**Passage:**
## begin

Various social aggregator sites, most notably Fark, cater exclusively for this kind of news, reflecting and driving its popularity.
But I’ve noticed recently that the ‘Most viewed’ bar is a troubling phenomenon. On my Yahoo homepage and the BBC’s site recently two stories lingered at the top: the former regarding the number of lovers the missing chef Claudia Lawrence is alleged to have had; and another involving a woman trampled to death by a herd of cows. The latter was also at the top of the ‘Most emailed’ widget on the BBC.
It doesn’t take much imagination to imagine the circumstances in which people clicked on – or emailed – these stories, and I find it equally distasteful, disturbing and depressing.
The media is inevitably complicit in these kind of stories (especially those of the strange deaths variety) being so popular and I’ve rolled my eyes more than once at BBC Online’s headlines as they’re so clearly designed to attract this kind of slightly sick attention.
I’ve also noticed than in the case of certain celebrity deaths, sites won’t name the celeb in question in the header, forcing you to click if you want to know who’s snuffed it.

## end

**Extracted material:**
## begin

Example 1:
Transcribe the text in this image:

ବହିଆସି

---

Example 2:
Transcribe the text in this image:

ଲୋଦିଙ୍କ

## end

**What to work on:**
**a)** In the passage about popular news stories, which story was also at the top of the BBC's 'Most emailed' widget?
**b)** Continue the passage about popular news stories from its last sentence.

**Results in order:**
**a)** The story about a woman trampled to death by a herd of cows.

**b)**
The Grauniad’s problematic Comment Is Free section has turned a kind of lefty bear-baiting into an art form, and it’s increasingly hard to believe it isn’t just designed to piss off its easily-angered community and inspire floods of user-generated content.
To an extent that’s the game these days, and it takes no mean skill in doing well, but the BBC especially rather demeans itself by slyly promoting these stories, once again repeating the bums-on-seats mistakes that is totally at odds with its remit. Entertain, educate and inform? Hardly.
I’m dubious about the news value of the apparently-comical death of the woman killed by the cows, and I’d be surprised to see it afforded any time on the air. As such it’s fairly obvious why stories like this are making it onto the Beeb’s website – hits, pure and simple.
The Beeb certainly isn’t alone in this, in fact pretty much every news site out there will do something similar. But it’s empty traffic, the value of which – monetary or otherwise – is nebulous at best. More to the point it’s fairly unpleasant; death repackaged as entertainment. The sort of thing you expect from Red Tops, not serious news sources.
This might all come off as rather pompous and antediluvian – twas ever thus after all – but the idea that somewhere an online editor is attempting to work the maximum possible traffic from the death of someone’s mother, while someone else is emailing that story to a friend with an accompanying snarky one-liner is pretty sickening, whichever way you look at it.